The Walt Disney Co., reeling from continued losses at Euro Disney, is tightening eligibility requirements for retirees' health care benefits among its 70,000 employees worldwide.

Under the new Disney policy, a worker must stay with the company until at least age 55 to be eligible for continued coverage after retirement.

The changes are the latest cost-cutting moves at Burbank-based Disney, which is reeling from losses at its Euro Disney resort in France. Disney's half-ownership of the troubled attraction cut $514 million from its bottom line last fiscal year. Euro Disney is undergoing financial restructuring, and the effects are reverberating throughout the company.

In light of the Euro Disney losses, Disney is widely believed to be reconsidering whether to proceed with the $3-billion Disneyland Resort project, which would add a Westcot theme park and several hotels to Disneyland in Anaheim.

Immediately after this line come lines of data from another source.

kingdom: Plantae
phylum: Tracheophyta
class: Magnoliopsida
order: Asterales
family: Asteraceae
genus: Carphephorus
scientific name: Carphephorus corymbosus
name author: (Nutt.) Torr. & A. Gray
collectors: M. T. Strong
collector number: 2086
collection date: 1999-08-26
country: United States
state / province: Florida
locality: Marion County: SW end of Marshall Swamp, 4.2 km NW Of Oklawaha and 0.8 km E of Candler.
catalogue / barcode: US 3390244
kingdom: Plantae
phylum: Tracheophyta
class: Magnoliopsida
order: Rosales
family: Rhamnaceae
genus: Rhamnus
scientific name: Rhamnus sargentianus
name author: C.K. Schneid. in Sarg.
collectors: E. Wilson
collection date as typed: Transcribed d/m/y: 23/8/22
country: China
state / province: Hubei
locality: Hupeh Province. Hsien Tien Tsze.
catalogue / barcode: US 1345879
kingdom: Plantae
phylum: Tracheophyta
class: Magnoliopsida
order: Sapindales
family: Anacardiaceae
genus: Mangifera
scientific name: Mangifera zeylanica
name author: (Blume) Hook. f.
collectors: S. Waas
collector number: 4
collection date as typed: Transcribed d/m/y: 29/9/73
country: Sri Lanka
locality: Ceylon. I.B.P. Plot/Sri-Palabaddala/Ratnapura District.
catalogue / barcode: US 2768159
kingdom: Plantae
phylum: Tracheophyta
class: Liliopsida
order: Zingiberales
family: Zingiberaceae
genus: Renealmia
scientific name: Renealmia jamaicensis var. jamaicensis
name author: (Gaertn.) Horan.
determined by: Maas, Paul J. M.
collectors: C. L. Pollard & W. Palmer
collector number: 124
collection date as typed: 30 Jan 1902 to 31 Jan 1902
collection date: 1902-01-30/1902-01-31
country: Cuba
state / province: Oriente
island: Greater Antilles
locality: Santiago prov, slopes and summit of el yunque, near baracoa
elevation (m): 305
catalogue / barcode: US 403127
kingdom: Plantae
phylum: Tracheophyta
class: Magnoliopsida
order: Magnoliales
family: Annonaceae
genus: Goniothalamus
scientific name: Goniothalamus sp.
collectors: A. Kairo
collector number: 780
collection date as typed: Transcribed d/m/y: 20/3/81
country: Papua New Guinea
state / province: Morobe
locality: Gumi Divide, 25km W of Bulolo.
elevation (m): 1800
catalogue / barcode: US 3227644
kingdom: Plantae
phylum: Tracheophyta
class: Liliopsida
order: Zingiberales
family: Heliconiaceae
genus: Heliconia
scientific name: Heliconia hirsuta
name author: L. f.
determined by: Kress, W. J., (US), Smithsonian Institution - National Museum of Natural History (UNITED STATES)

In the theme park division--the company's largest and most profitable sector--Disney recently took the uncommon move of dismissing 60 middle managers at Disneyland in Anaheim and 300 at the Walt Disney Resort in Orlando, Fla. Disneyland workers said in a recent company poll that they believe penny-pinching has reduced the quality of the park for visitors.

The rule strikes particularly hard at the 45,000 workers in Disney's theme park division, because so many started in high school or college, climbed through the ranks to middle management and are still more than a decade from age 55.

"They have been pushing people out the door for awhile," said one janitor with more than 20 years experience.